Copy the records below line by line and word for word, from the very first line through the line with "right elbow: (488, 635)", omitting each picture.

Given data ->
BEGIN

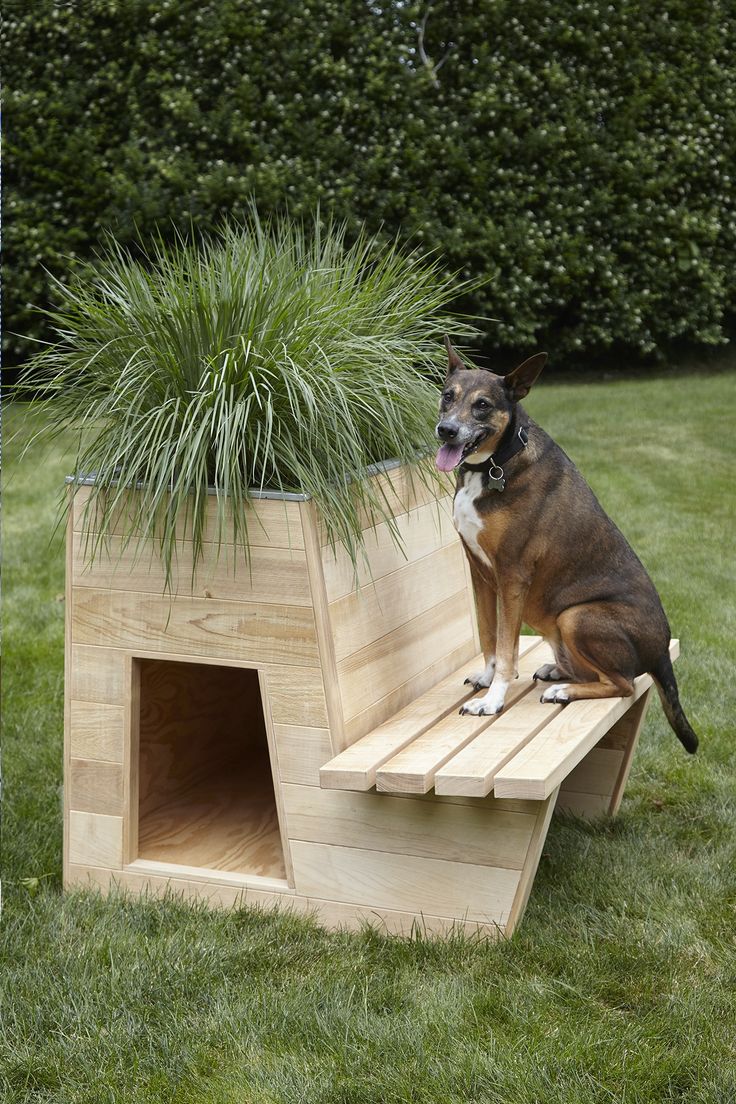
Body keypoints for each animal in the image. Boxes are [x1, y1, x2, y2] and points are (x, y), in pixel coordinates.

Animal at [434, 335, 701, 750]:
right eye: (448, 396)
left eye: (483, 405)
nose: (446, 430)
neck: (495, 464)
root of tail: (661, 651)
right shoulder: (479, 571)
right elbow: (488, 635)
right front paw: (486, 678)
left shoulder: (512, 574)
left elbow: (507, 649)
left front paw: (492, 701)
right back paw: (557, 671)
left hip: (575, 616)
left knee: (623, 684)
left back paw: (564, 691)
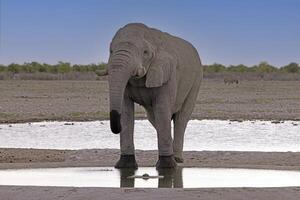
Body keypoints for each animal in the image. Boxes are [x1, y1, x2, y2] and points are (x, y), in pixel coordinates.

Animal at [102, 22, 203, 168]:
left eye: (145, 53)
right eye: (110, 51)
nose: (116, 128)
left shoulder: (167, 73)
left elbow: (162, 108)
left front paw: (167, 166)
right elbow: (126, 111)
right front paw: (125, 166)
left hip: (196, 81)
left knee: (181, 118)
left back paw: (177, 159)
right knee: (155, 118)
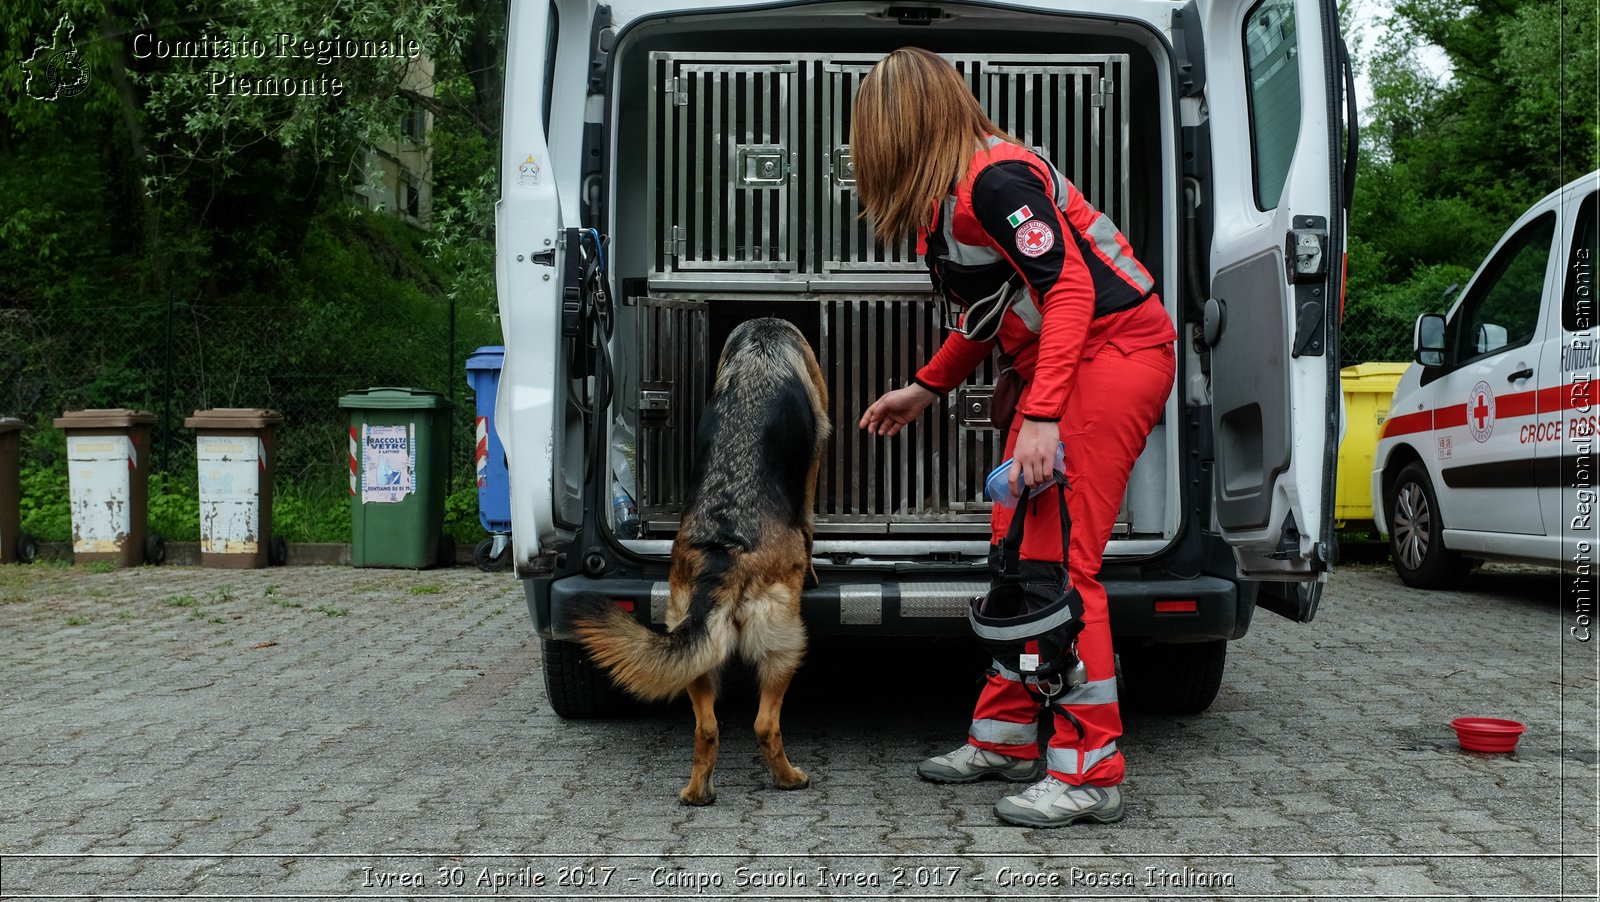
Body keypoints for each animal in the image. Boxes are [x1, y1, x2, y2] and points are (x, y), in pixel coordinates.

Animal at [572, 316, 825, 802]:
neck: (761, 345)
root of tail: (722, 558)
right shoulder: (814, 461)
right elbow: (809, 520)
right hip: (786, 643)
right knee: (764, 724)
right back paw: (788, 778)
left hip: (696, 648)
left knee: (706, 728)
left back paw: (697, 791)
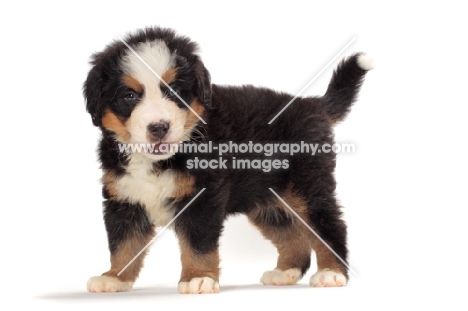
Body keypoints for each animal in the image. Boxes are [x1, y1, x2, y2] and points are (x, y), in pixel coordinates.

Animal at [83, 26, 372, 294]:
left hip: (308, 185)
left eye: (175, 92)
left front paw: (198, 278)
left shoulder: (203, 197)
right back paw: (285, 272)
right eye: (129, 95)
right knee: (291, 234)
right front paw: (114, 278)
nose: (158, 127)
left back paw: (331, 273)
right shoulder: (124, 200)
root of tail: (312, 104)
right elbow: (123, 245)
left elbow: (198, 244)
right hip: (266, 200)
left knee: (329, 226)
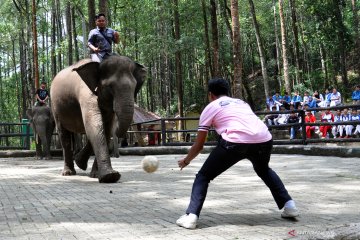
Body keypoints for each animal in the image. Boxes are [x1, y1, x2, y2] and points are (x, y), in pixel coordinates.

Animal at [50, 55, 146, 183]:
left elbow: (105, 130)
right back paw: (68, 173)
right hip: (55, 107)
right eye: (110, 86)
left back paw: (79, 163)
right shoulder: (87, 94)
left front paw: (96, 174)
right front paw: (110, 176)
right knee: (64, 136)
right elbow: (94, 126)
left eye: (135, 87)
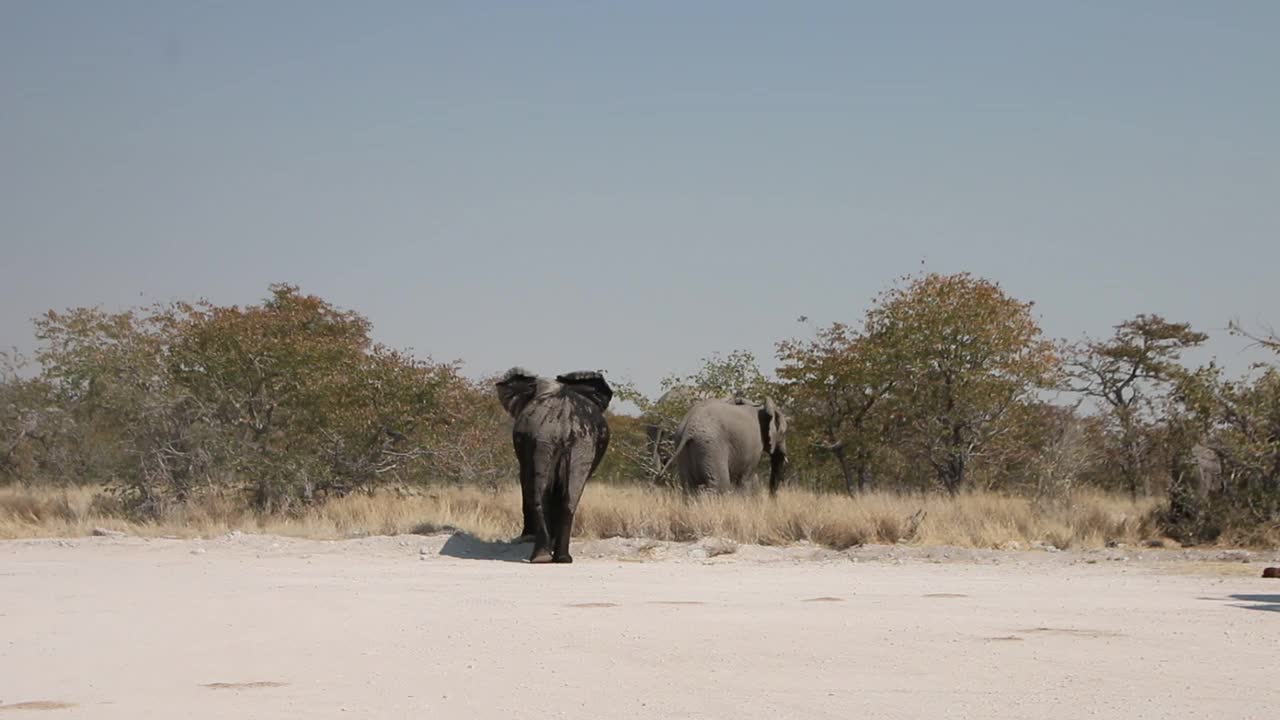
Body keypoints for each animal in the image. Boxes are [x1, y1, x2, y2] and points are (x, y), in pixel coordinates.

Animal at [491, 366, 611, 563]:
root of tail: (563, 420)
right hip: (573, 443)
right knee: (565, 497)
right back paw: (556, 558)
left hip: (568, 442)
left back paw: (547, 557)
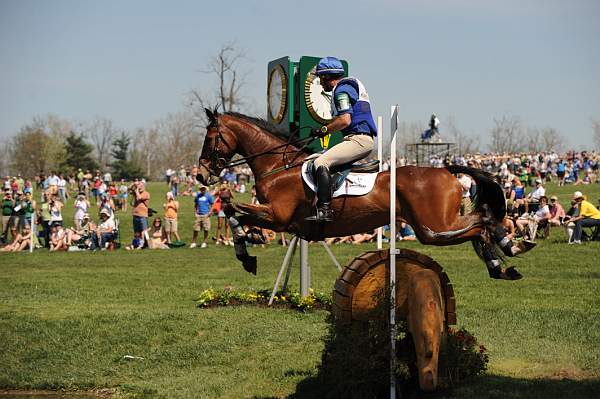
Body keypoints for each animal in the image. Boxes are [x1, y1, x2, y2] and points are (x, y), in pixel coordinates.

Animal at [197, 108, 536, 278]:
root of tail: (445, 169)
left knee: (480, 222)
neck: (279, 167)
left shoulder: (278, 217)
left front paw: (246, 254)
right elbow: (233, 211)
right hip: (433, 226)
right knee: (483, 220)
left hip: (433, 227)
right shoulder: (278, 219)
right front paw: (250, 243)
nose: (201, 174)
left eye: (210, 138)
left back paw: (505, 253)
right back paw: (507, 253)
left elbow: (231, 208)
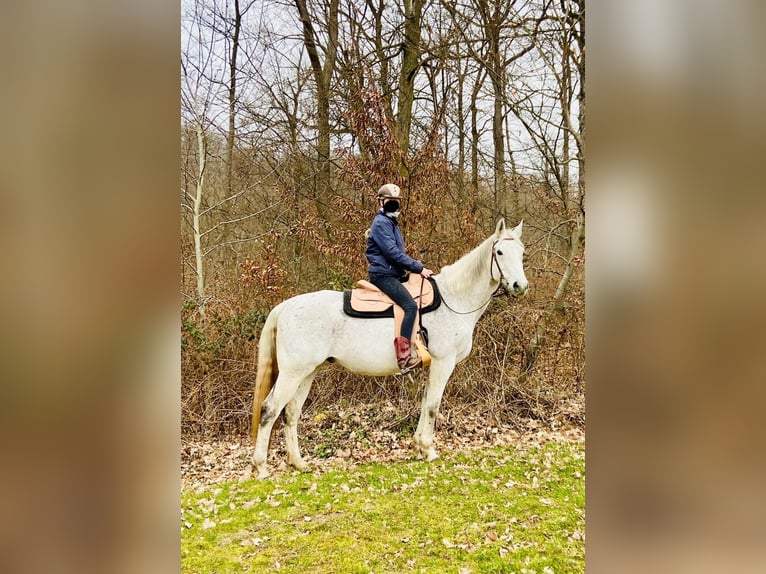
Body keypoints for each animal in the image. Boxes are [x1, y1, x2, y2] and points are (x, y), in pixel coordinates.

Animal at [252, 218, 528, 480]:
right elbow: (433, 405)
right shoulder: (443, 362)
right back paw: (261, 467)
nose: (520, 286)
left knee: (291, 412)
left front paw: (418, 447)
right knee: (269, 409)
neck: (454, 299)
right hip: (293, 373)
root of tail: (284, 307)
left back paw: (298, 463)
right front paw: (429, 450)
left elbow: (425, 402)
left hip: (307, 373)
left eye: (522, 252)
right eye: (500, 252)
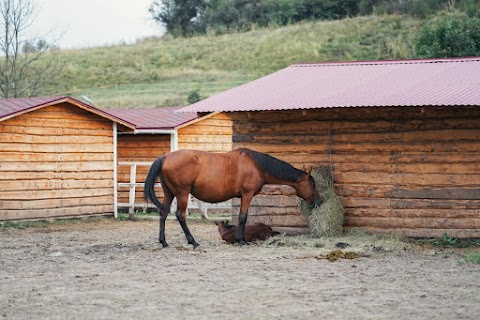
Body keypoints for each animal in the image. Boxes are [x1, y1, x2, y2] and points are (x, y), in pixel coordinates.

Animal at [143, 149, 322, 249]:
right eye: (312, 184)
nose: (319, 202)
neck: (256, 165)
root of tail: (165, 157)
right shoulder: (247, 194)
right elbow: (243, 217)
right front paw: (241, 240)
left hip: (169, 193)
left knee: (163, 213)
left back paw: (164, 242)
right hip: (182, 193)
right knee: (180, 215)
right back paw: (193, 242)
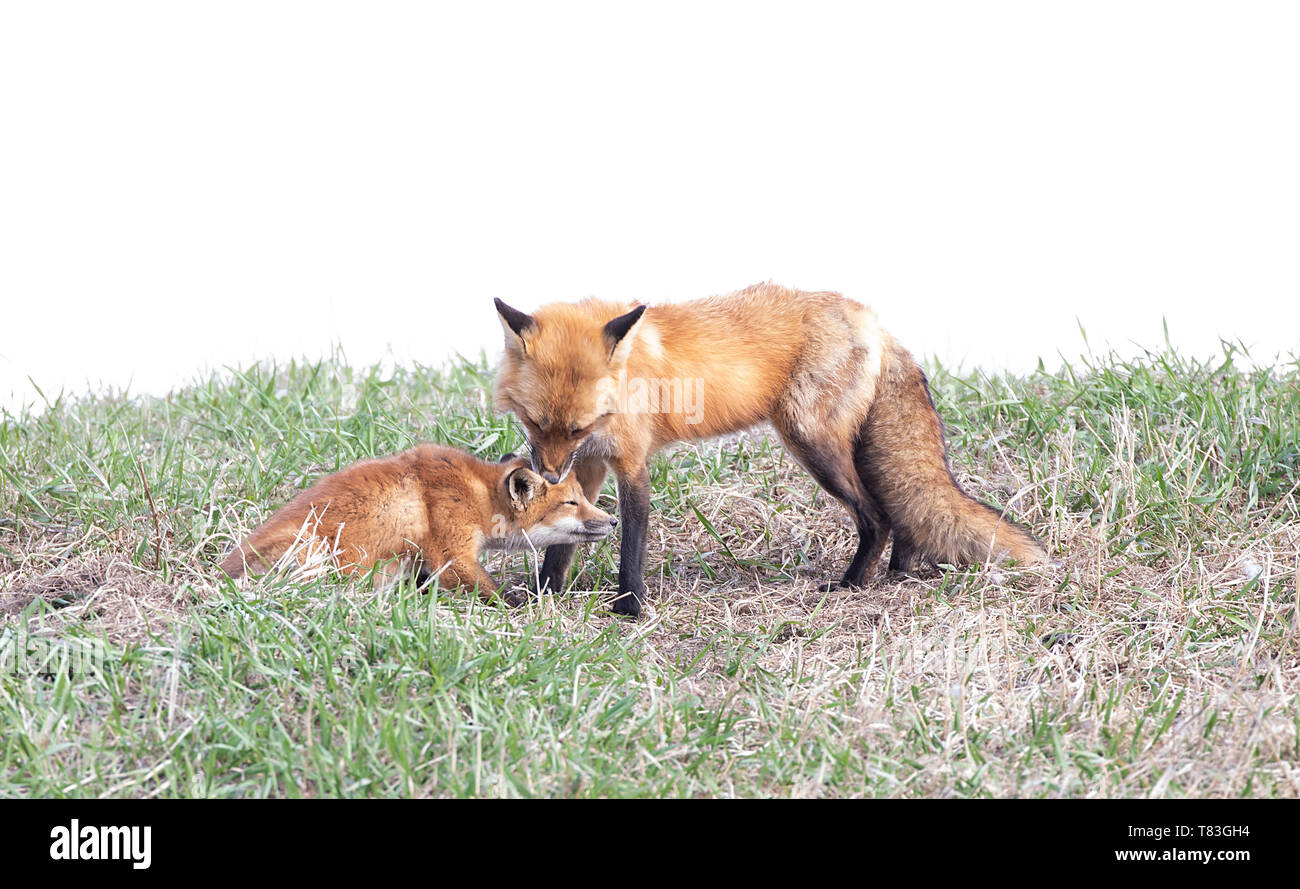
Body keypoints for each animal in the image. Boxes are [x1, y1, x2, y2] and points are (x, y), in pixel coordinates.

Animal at [219, 444, 617, 597]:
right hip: (313, 553)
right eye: (572, 502)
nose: (614, 522)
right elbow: (496, 593)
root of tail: (220, 573)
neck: (478, 495)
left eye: (583, 498)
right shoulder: (452, 556)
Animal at [493, 282, 1051, 617]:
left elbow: (632, 542)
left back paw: (853, 584)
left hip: (811, 442)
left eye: (577, 425)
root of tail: (873, 321)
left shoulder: (631, 463)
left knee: (878, 516)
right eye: (536, 422)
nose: (546, 473)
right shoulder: (587, 464)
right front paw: (543, 595)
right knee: (899, 511)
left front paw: (629, 608)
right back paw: (898, 571)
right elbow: (564, 539)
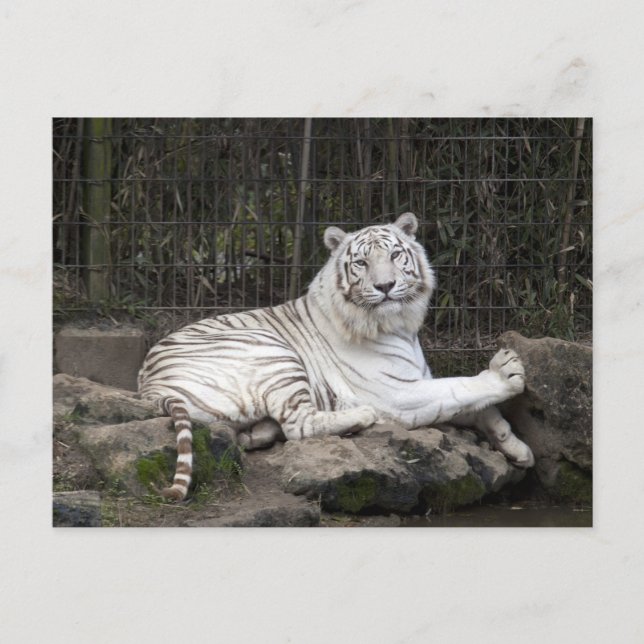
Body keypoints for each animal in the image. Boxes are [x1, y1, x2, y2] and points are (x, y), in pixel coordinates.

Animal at [138, 212, 534, 500]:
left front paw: (517, 448)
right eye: (360, 263)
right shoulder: (398, 392)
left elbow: (479, 408)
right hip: (272, 352)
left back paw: (260, 431)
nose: (385, 286)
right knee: (299, 425)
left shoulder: (420, 379)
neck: (400, 326)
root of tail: (149, 385)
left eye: (395, 255)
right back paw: (361, 416)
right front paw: (505, 373)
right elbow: (460, 388)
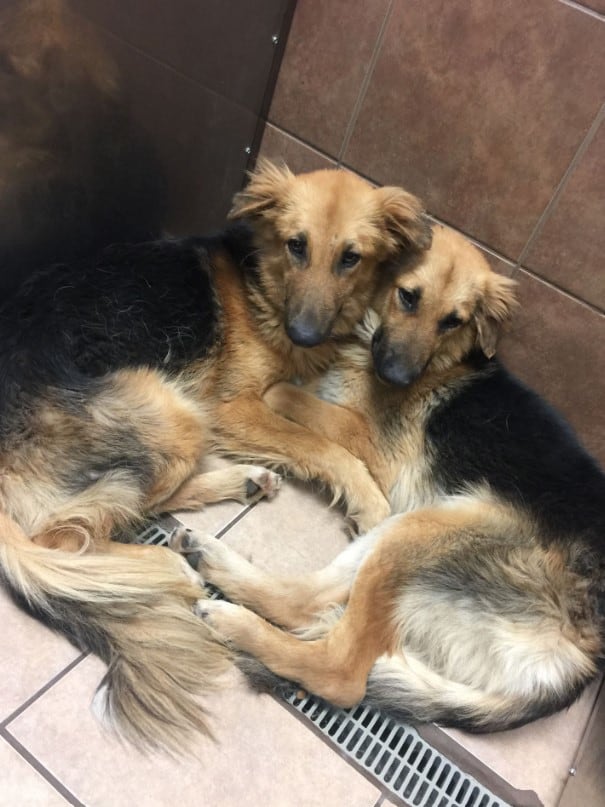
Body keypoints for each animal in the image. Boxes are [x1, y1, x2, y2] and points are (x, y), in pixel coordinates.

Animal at [0, 159, 430, 752]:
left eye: (351, 257)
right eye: (297, 245)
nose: (305, 333)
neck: (262, 283)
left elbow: (337, 430)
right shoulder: (233, 407)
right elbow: (324, 447)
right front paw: (368, 501)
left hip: (175, 420)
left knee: (132, 508)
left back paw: (241, 485)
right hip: (172, 410)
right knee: (68, 538)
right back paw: (170, 564)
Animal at [179, 224, 604, 736]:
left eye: (453, 321)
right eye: (408, 297)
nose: (399, 377)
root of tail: (584, 652)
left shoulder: (375, 446)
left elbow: (299, 400)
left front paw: (285, 387)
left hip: (428, 528)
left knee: (341, 671)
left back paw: (233, 622)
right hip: (406, 531)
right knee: (306, 602)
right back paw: (213, 562)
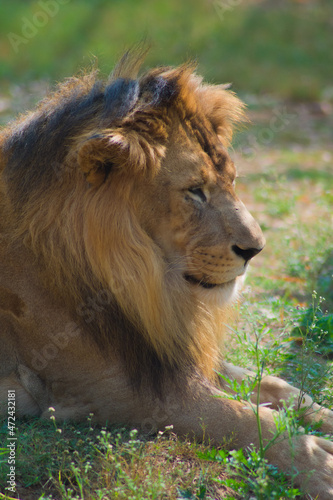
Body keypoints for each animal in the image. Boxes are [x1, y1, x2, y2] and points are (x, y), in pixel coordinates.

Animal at [0, 49, 330, 496]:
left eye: (232, 180)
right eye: (194, 191)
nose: (256, 249)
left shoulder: (160, 350)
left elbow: (280, 387)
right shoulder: (116, 391)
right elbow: (245, 417)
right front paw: (321, 467)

END

Answer area ->
Body keypoints for each animal in the image. Boxes are [x1, y1, x2, y2] and points are (x, y), in pixel coordinates.

Animal at [434, 335, 701, 750]:
right eye: (448, 396)
left eye: (483, 405)
nose: (446, 430)
neck: (495, 464)
root of tail: (661, 651)
right shoulder: (479, 571)
right elbow: (488, 635)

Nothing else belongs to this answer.